## [PAGE EXCERPT]
= Beginning of Section =
After the death of Ibsen, Brieux confronted Europe as the most important dramatist west of Russia. In that kind of comedy which is so true to life that we have to call it tragi-comedy, and which is not only an entertainment but a history and a criticism of contemporary morals, he is incomparably the greatest writer France has produced since Molière. The French critics who take it for granted that no contemporary of theirs could possibly be greater than Beaumarchais are really too modest. They have never read Beaumarchais, and therefore do not know how very little of him there is to read, and how, out of the two variations he wrote on his once famous theme, the second is only a petition in artistic and intellectual bankruptcy. Had the French theatre been capable of offering a field to Balzac, my proposition might have to be modified. But as it was no more able to do that than the English theatre was to enlist the genius of Dickens, I may say confidently that in that great comedy which Balzac called ‘the comedy of humanity,’ to be played for the amusement of the gods rather than for that of the French public, there is no summit in the barren plain that stretches from Mount Molière to our own times until we reach Brieux.
How the XIX century found itself out.
= End of Section =
## [TASK TO COMPLETE]
In the passage about Brieux, after whose death did Brieux stand before Europe as the most important dramatist west of Russia?

## [MATERIAL PROVIDED]
= Beginning of Section =
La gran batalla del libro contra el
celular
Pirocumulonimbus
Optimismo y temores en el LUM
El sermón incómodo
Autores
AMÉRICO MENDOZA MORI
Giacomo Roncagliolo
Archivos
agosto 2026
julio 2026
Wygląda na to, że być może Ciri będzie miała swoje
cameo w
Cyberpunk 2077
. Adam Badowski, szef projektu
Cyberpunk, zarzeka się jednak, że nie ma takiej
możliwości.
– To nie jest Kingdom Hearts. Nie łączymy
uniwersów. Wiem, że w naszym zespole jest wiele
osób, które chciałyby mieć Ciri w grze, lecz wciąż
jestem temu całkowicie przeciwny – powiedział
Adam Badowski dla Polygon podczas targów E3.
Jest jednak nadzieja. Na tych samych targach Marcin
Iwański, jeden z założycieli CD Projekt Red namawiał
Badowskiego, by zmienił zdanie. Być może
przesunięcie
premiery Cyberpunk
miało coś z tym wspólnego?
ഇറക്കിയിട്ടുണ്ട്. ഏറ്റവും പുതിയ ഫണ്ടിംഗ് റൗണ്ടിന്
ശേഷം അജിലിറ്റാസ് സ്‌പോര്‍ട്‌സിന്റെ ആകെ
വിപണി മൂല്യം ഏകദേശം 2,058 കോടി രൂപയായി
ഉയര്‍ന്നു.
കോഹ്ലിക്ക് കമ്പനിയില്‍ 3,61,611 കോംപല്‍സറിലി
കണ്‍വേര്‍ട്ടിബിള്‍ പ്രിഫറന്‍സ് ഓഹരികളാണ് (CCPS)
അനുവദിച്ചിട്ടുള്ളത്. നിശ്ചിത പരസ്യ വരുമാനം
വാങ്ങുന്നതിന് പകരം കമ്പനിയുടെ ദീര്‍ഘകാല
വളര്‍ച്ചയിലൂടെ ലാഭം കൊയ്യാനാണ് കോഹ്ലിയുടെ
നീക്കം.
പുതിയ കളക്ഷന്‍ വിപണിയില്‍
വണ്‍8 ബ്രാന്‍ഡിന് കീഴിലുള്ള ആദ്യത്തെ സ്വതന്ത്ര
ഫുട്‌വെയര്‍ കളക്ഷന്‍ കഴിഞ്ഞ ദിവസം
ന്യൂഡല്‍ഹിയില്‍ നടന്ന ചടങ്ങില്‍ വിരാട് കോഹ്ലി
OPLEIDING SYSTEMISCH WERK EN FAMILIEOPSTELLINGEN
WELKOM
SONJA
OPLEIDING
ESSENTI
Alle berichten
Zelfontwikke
= End of Section =
## [ANSWER BOX]
Ibsen's